__EXERCICES__.
1 - Recopiez à l'identique le passage de l'extrait sur la prière qui va de « Dans ses Lois, Platon » jusqu'à « susceptibles de persister. ».
2 - Répondez aux questions suivantes sur l'extrait sur la prière :
(a) Selon Platon, laquelle des trois erreurs n'est jamais immuable chez l'homme ?
(b) Quelles deux choses en Dieu sont dites inséparablement liées l'une à l'autre ?
(c) À qui est attribuée la citation qui clôt l'extrait ?
3 - Poursuivez l'extrait sur la prière à partir de l'endroit où il s'arrête.

__EXTRAIT__.
-=-=-

Dans ses Lois, Platon admet trois cas où nos croyances sont injurieuses envers les dieux : « Quand nous nions leur existence ; — lorsque nous nions leur intervention dans nos affaires ; — quand nous prétendons qu’ils ne repoussent jamais nos vœux, nos offrandes, nos sacrifices. » La première de ces erreurs, à son avis, n’est jamais immuable chez l’homme, et ses croyances à cet égard peuvent se modifier dans le cours de la vie ; les deux autres, une fois accréditées en lui, sont susceptibles de persister.

La justice et la puissance de Dieu sont inséparablement liées l’une à l’autre ; c’est en vain que nous faisons appel à lui pour obtenir son intervention quand notre cause est mauvaise. Il faut, lorsque nous le prions, que notre âme soit pure et qu’au moins à ce moment, nous ne soyons pas animés de mauvais sentiments ; sinon, nous lui apportons nous-mêmes les verges pour nous châtier ; au lieu de pallier notre faute, nous l’aggravons en nous présentant à celui auquel nous devrions demander pardon, dans des dispositions haineuses qui constituent un manque de respect. C’est pourquoi je ne loue guère ceux que je vois prier Dieu très souvent et très régulièrement, alors que les actes qui accompagnent leurs prières ne témoignent ni repentir, ni intention de s’amender : « Pour te livrer la nuit à l’adultère, tu te couvres la tête d’une cape gauloise (Juvénal). »

-=-=-

__ENREGISTREMENTS__.
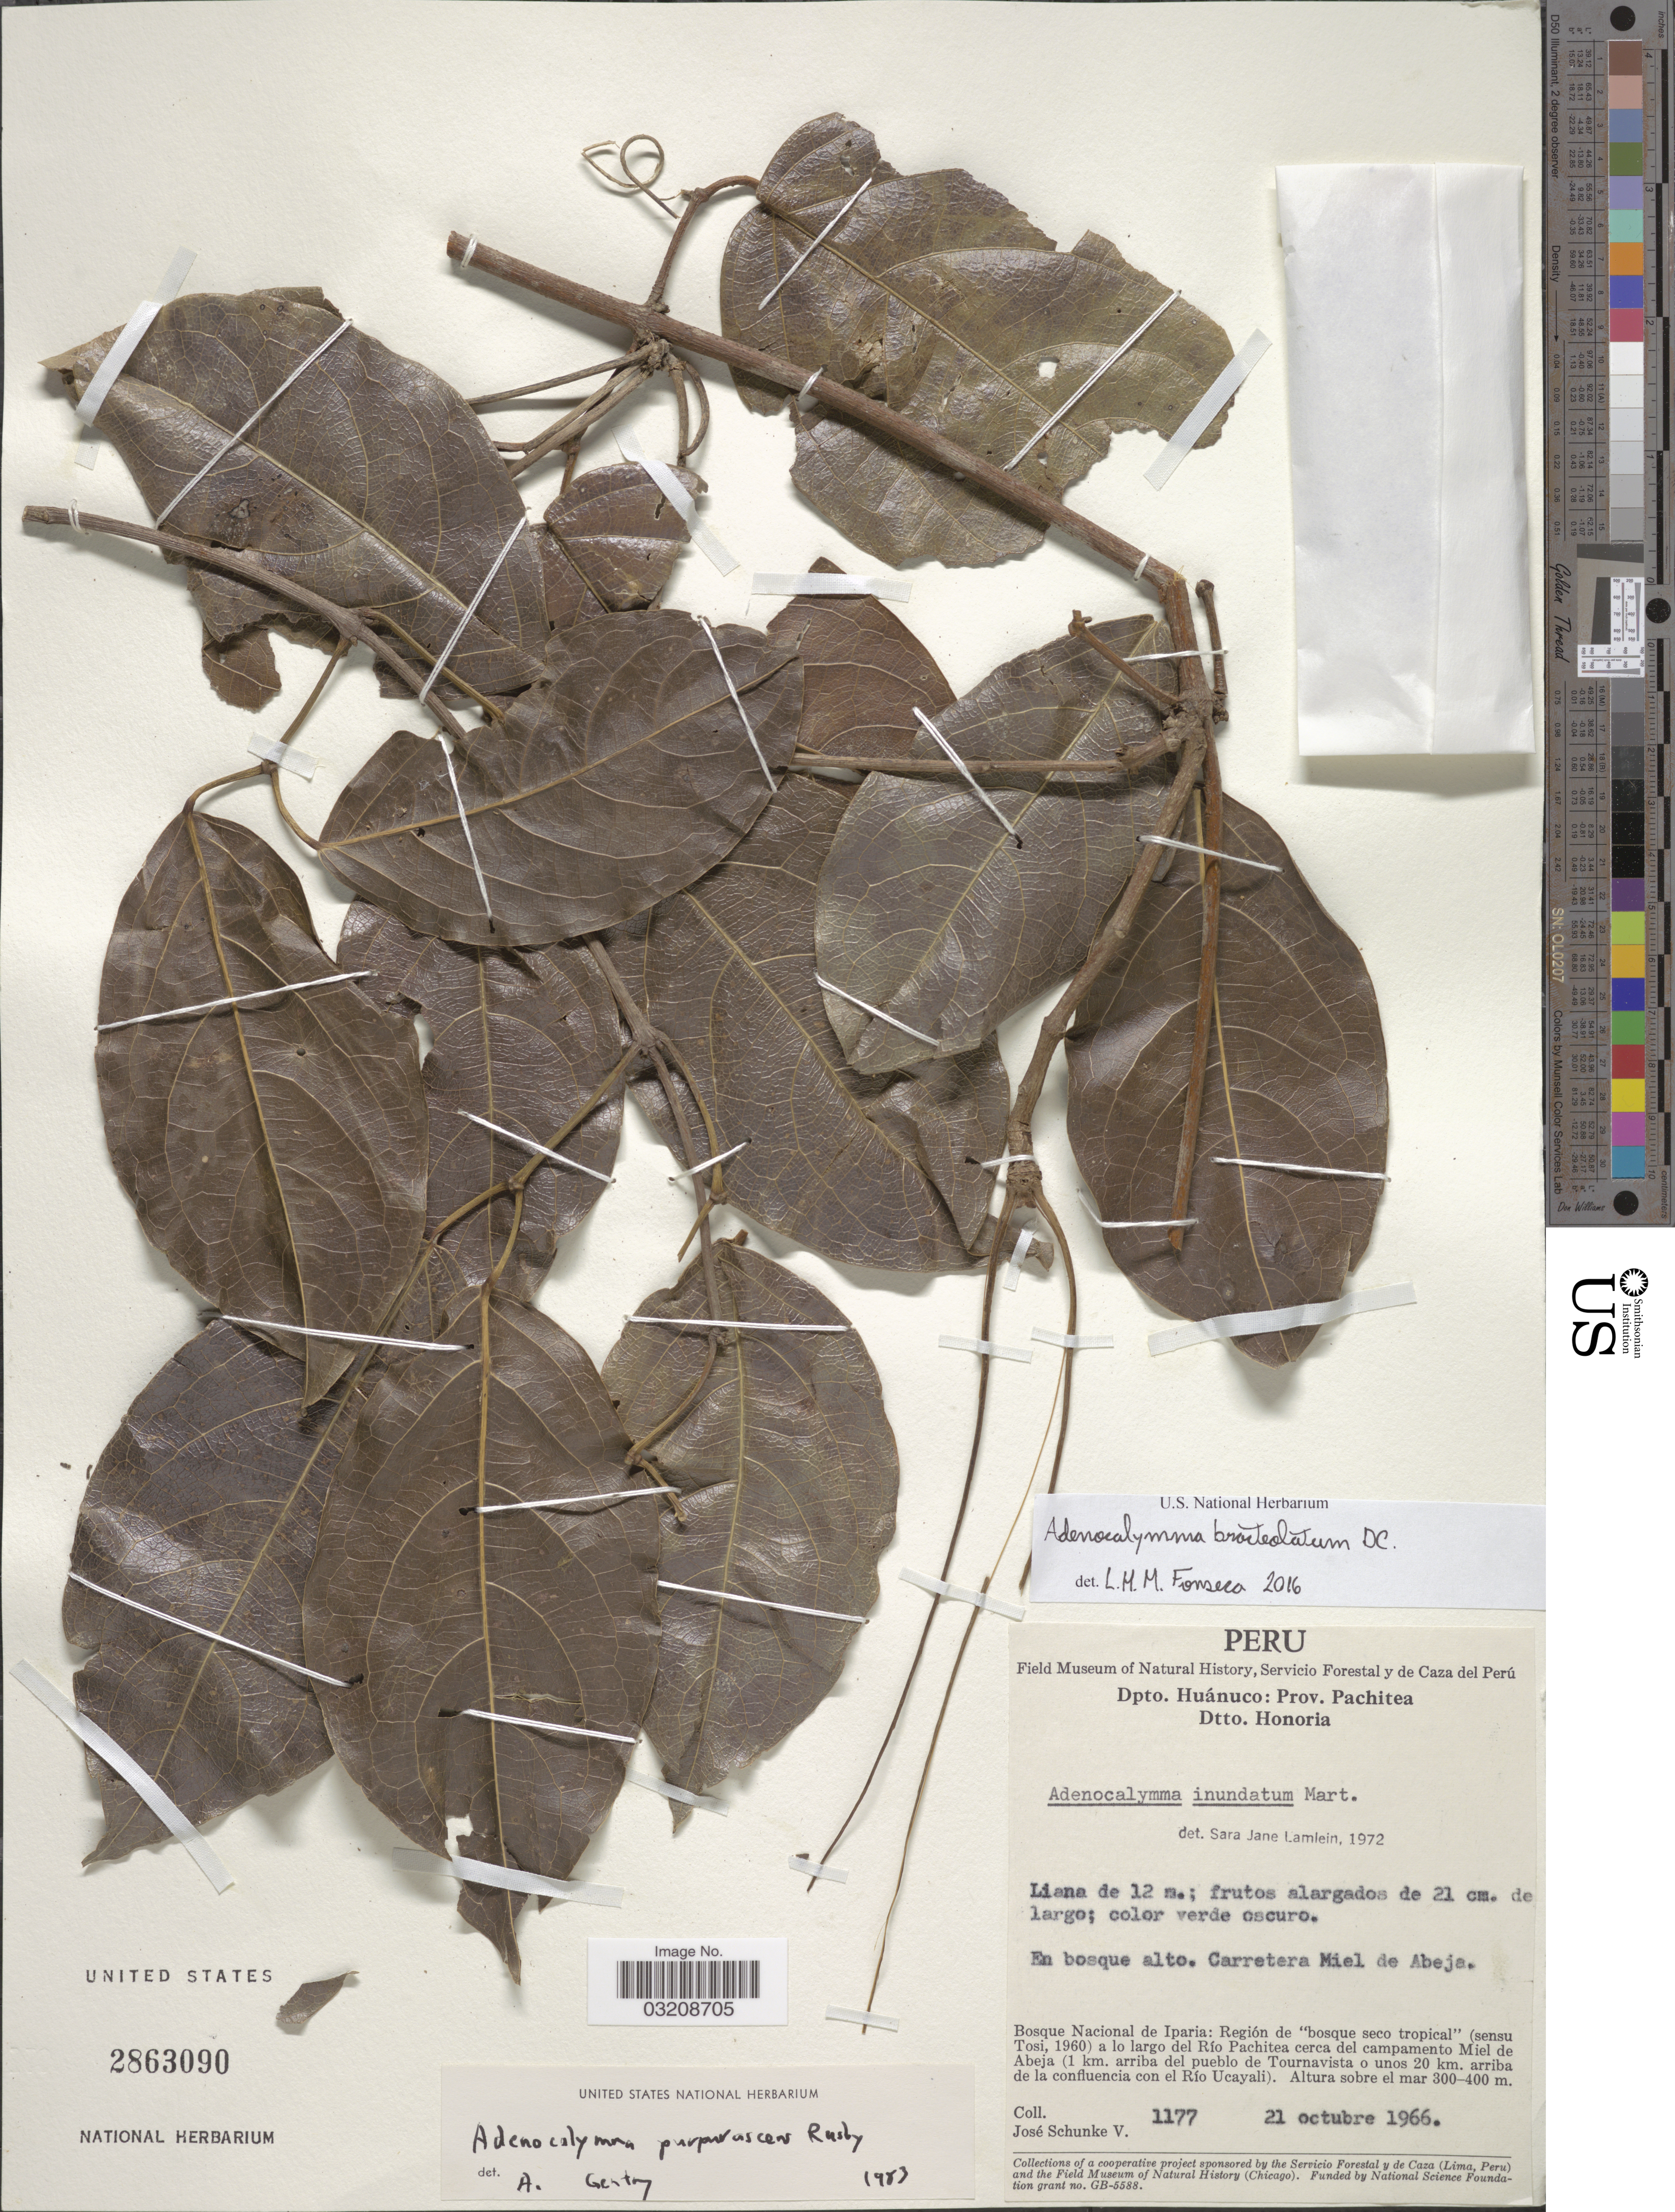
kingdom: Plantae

-=-=-

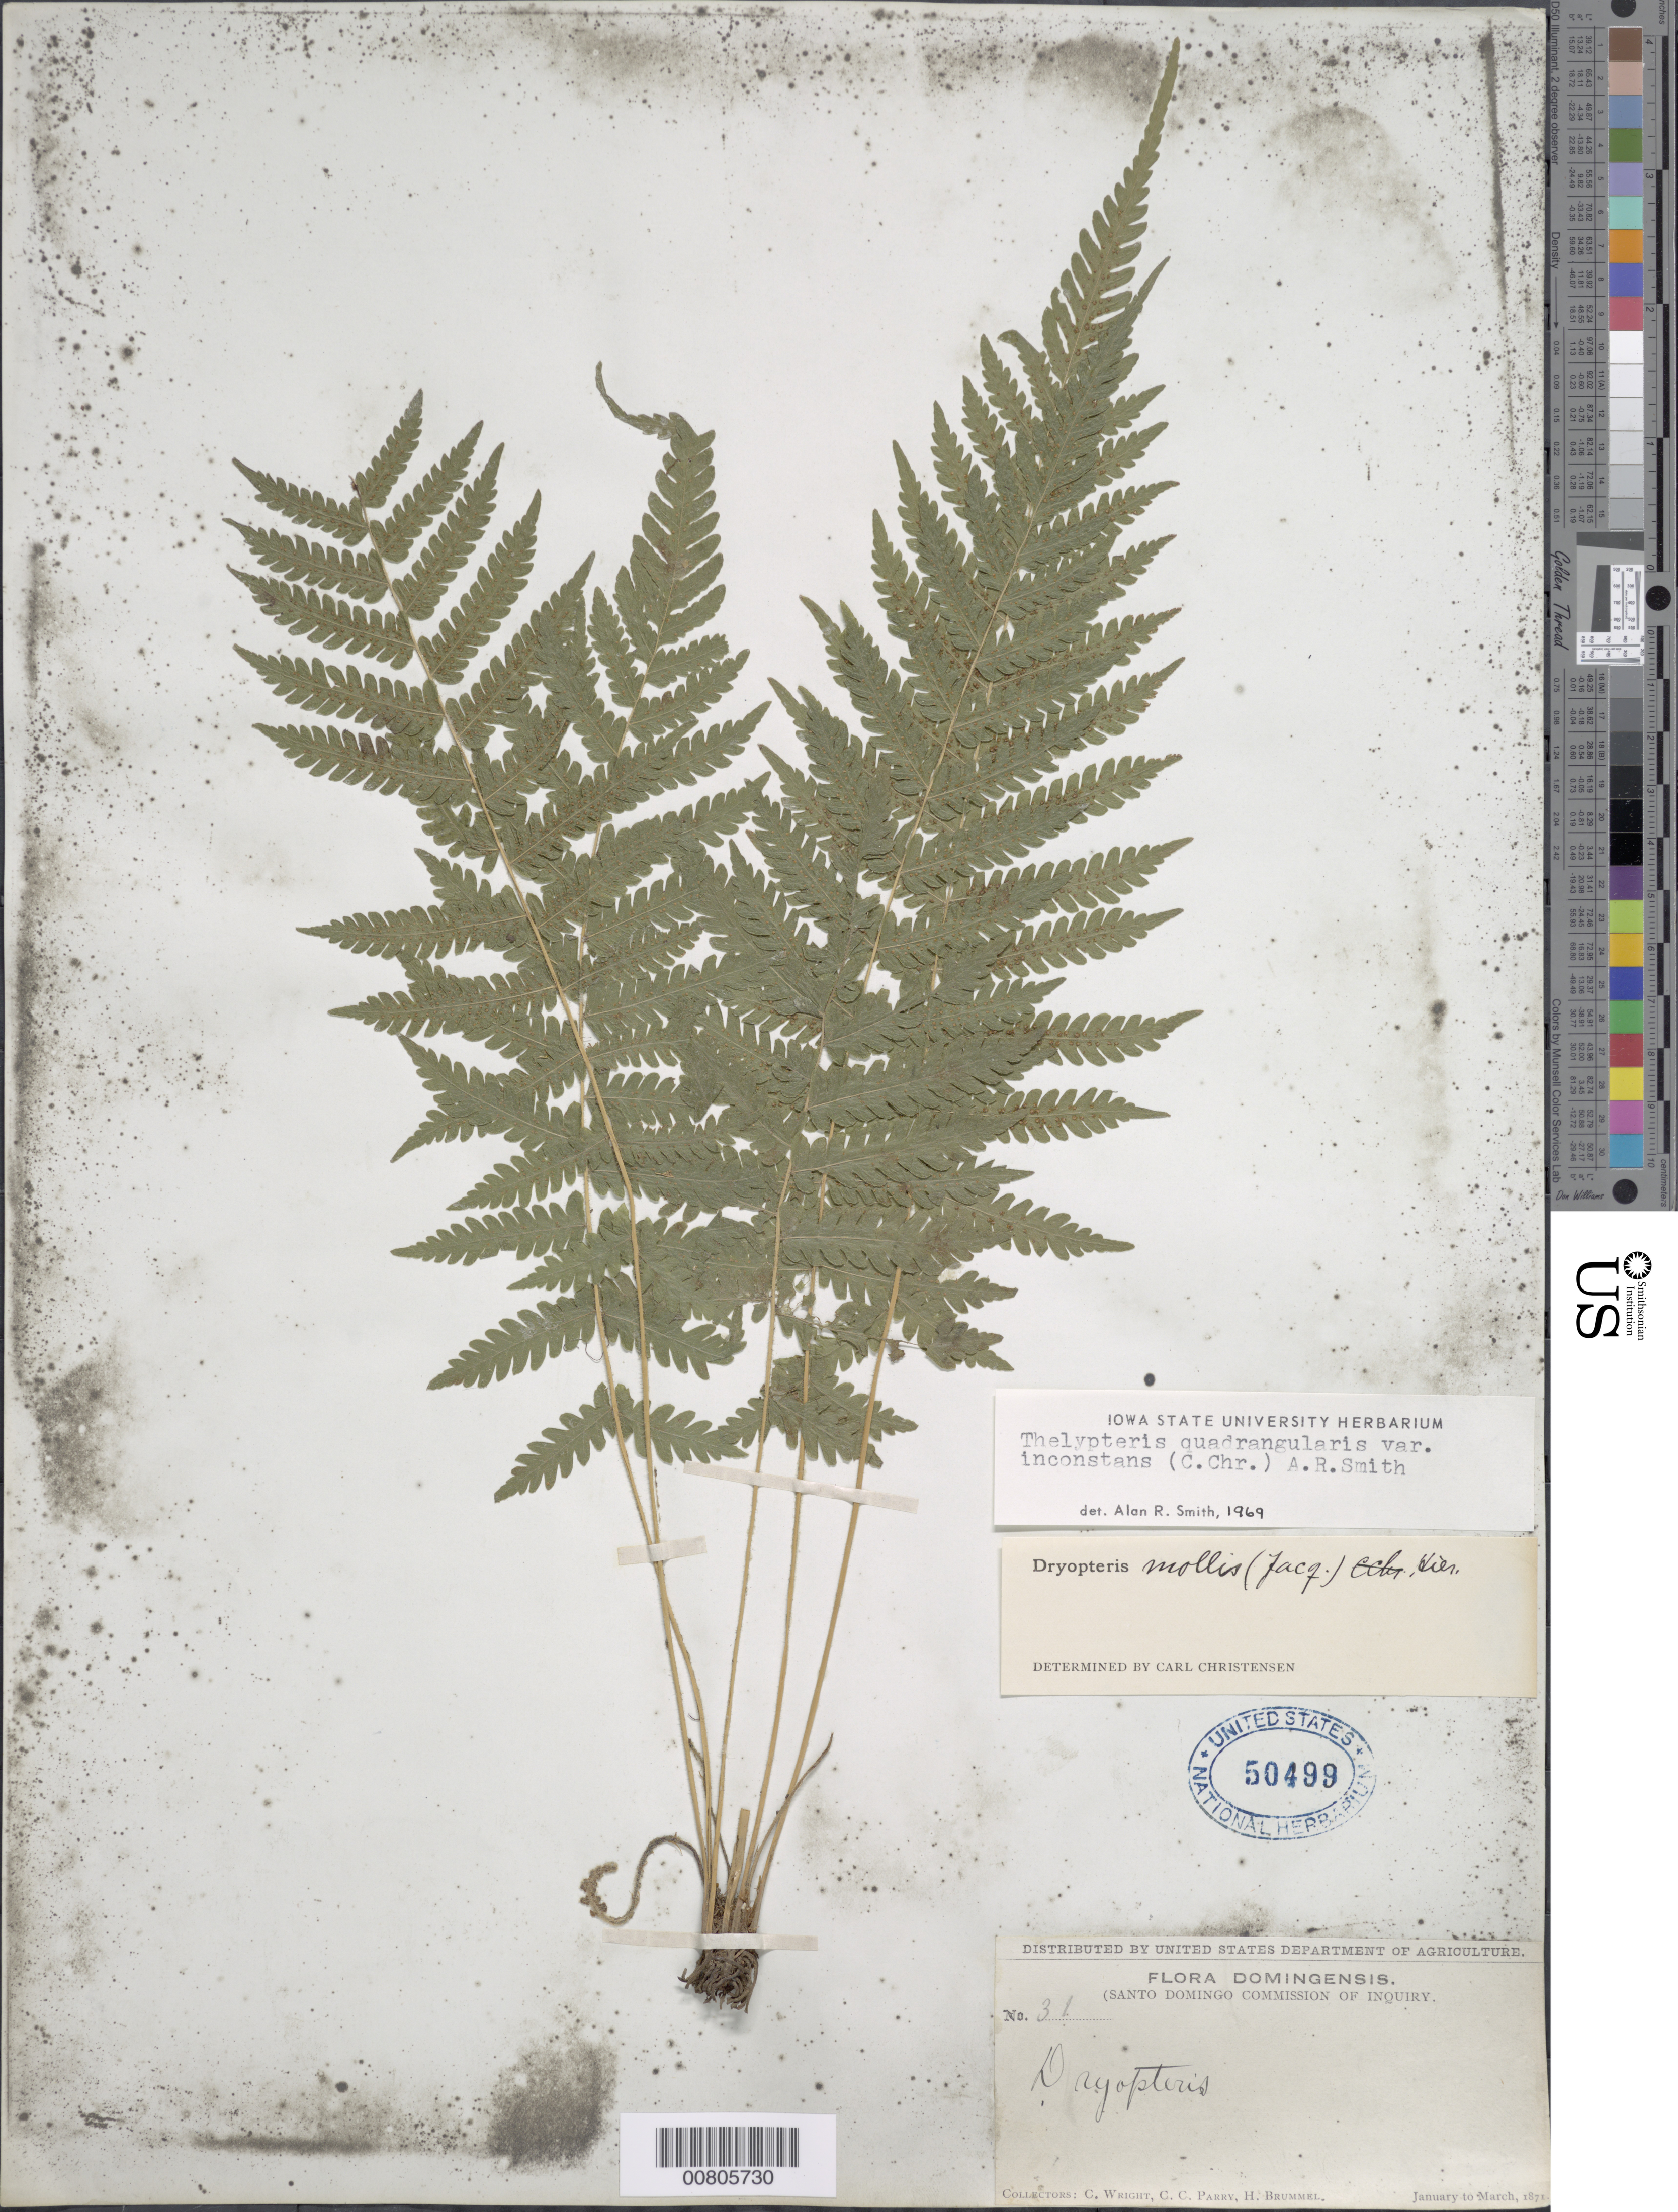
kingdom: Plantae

-=-=-

__RÉPONSES PAR EXERCICE__.
1 -
Dans ses Lois, Platon admet trois cas où nos croyances sont injurieuses envers les dieux : « Quand nous nions leur existence ; — lorsque nous nions leur intervention dans nos affaires ; — quand nous prétendons qu’ils ne repoussent jamais nos vœux, nos offrandes, nos sacrifices. » La première de ces erreurs, à son avis, n’est jamais immuable chez l’homme, et ses croyances à cet égard peuvent se modifier dans le cours de la vie ; les deux autres, une fois accréditées en lui, sont susceptibles de persister.

2 -
(a) Celle qui consiste à nier l'existence des dieux.
(b) Sa justice et sa puissance.
(c) À Juvénal.

3 -
La conduite d’un homme qui associe la dévotion à une vie exécrable me semble en quelque sorte plus condamnable que celle de celui qui, conséquent avec lui-même, se montre dissolu sous tous rapports ; et cependant nous voyons tous les jours l’Église refuser de laisser pénétrer et d’admettre dans sa société des personnes qui s’obstinent dans une voie particulièrement répréhensible.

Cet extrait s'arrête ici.